Exercise
Repeat each entry in the data, exactly.

Source information
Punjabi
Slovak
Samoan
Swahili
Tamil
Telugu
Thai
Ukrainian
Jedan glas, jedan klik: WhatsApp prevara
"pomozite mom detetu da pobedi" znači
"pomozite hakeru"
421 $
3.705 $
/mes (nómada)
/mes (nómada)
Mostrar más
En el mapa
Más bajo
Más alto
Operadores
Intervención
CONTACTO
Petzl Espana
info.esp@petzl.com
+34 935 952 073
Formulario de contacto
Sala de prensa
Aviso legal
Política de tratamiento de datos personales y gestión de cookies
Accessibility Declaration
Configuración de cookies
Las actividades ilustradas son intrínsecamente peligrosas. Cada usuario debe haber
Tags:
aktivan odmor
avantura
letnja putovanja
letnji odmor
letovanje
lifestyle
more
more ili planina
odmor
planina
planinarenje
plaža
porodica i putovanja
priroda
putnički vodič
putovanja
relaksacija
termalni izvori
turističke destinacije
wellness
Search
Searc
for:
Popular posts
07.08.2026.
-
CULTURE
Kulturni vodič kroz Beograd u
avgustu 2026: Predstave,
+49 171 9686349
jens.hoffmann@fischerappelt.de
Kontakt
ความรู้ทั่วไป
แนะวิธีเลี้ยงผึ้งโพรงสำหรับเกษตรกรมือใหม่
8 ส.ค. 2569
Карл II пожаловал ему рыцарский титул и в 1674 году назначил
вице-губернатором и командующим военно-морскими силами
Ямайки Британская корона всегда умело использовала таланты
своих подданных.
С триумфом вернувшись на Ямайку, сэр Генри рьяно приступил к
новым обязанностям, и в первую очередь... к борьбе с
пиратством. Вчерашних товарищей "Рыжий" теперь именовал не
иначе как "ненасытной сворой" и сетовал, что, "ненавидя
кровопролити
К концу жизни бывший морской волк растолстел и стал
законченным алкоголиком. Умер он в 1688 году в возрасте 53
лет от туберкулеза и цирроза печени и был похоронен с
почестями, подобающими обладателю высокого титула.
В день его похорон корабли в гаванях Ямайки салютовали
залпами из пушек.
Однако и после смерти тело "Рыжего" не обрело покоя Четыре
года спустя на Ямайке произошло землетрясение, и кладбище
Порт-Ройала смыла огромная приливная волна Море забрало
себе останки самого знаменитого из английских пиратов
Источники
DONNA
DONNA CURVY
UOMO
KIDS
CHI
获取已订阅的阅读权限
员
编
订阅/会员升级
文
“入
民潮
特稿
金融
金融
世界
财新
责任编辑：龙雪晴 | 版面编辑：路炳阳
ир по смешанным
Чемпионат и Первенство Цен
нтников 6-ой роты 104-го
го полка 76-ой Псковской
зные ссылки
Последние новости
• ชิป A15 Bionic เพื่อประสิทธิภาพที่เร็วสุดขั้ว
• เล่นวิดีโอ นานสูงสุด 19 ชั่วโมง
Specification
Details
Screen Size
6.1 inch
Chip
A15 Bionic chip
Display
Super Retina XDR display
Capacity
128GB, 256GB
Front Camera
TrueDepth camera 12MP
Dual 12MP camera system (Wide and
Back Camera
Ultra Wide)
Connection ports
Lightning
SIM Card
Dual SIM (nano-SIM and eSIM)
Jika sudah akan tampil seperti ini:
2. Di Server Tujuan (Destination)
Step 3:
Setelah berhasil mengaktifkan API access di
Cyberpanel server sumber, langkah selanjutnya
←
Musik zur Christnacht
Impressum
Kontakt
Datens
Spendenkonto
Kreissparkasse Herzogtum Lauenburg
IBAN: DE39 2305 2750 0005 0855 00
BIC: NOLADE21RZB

Output of the task
Punjabi
Slovak
Samoan
Swahili
Tamil
Telugu
Thai
Ukrainian
Jedan glas, jedan klik: WhatsApp prevara
"pomozite mom detetu da pobedi" znači
"pomozite hakeru"
421 $
3.705 $
/mes (nómada)
/mes (nómada)
Mostrar más
En el mapa
Más bajo
Más alto
Operadores
Intervención
CONTACTO
Petzl Espana
info.esp@petzl.com
+34 935 952 073
Formulario de contacto
Sala de prensa
Aviso legal
Política de tratamiento de datos personales y gestión de cookies
Accessibility Declaration
Configuración de cookies
Las actividades ilustradas son intrínsecamente peligrosas. Cada usuario debe haber
Tags:
aktivan odmor
avantura
letnja putovanja
letnji odmor
letovanje
lifestyle
more
more ili planina
odmor
planina
planinarenje
plaža
porodica i putovanja
priroda
putnički vodič
putovanja
relaksacija
termalni izvori
turističke destinacije
wellness
Search
Searc
for:
Popular posts
07.08.2026.
-
CULTURE
Kulturni vodič kroz Beograd u
avgustu 2026: Predstave,
+49 171 9686349
jens.hoffmann@fischerappelt.de
Kontakt
ความรู้ทั่วไป
แนะวิธีเลี้ยงผึ้งโพรงสำหรับเกษตรกรมือใหม่
8 ส.ค. 2569
Карл II пожаловал ему рыцарский титул и в 1674 году назначил
вице-губернатором и командующим военно-морскими силами
Ямайки Британская корона всегда умело использовала таланты
своих подданных.
С триумфом вернувшись на Ямайку, сэр Генри рьяно приступил к
новым обязанностям, и в первую очередь... к борьбе с
пиратством. Вчерашних товарищей "Рыжий" теперь именовал не
иначе как "ненасытной сворой" и сетовал, что, "ненавидя
кровопролити
К концу жизни бывший морской волк растолстел и стал
законченным алкоголиком. Умер он в 1688 году в возрасте 53
лет от туберкулеза и цирроза печени и был похоронен с
почестями, подобающими обладателю высокого титула.
В день его похорон корабли в гаванях Ямайки салютовали
залпами из пушек.
Однако и после смерти тело "Рыжего" не обрело покоя Четыре
года спустя на Ямайке произошло землетрясение, и кладбище
Порт-Ройала смыла огромная приливная волна Море забрало
себе останки самого знаменитого из английских пиратов
Источники
DONNA
DONNA CURVY
UOMO
KIDS
CHI
获取已订阅的阅读权限
员
编
订阅/会员升级
文
“入
民潮
特稿
金融
金融
世界
财新
责任编辑：龙雪晴 | 版面编辑：路炳阳
ир по смешанным
Чемпионат и Первенство Цен
нтников 6-ой роты 104-го
го полка 76-ой Псковской
зные ссылки
Последние новости
• ชิป A15 Bionic เพื่อประสิทธิภาพที่เร็วสุดขั้ว
• เล่นวิดีโอ นานสูงสุด 19 ชั่วโมง
Specification
Details
Screen Size
6.1 inch
Chip
A15 Bionic chip
Display
Super Retina XDR display
Capacity
128GB, 256GB
Front Camera
TrueDepth camera 12MP
Dual 12MP camera system (Wide and
Back Camera
Ultra Wide)
Connection ports
Lightning
SIM Card
Dual SIM (nano-SIM and eSIM)
Jika sudah akan tampil seperti ini:
2. Di Server Tujuan (Destination)
Step 3:
Setelah berhasil mengaktifkan API access di
Cyberpanel server sumber, langkah selanjutnya
←
Musik zur Christnacht
Impressum
Kontakt
Datens
Spendenkonto
Kreissparkasse Herzogtum Lauenburg
IBAN: DE39 2305 2750 0005 0855 00
BIC: NOLADE21RZB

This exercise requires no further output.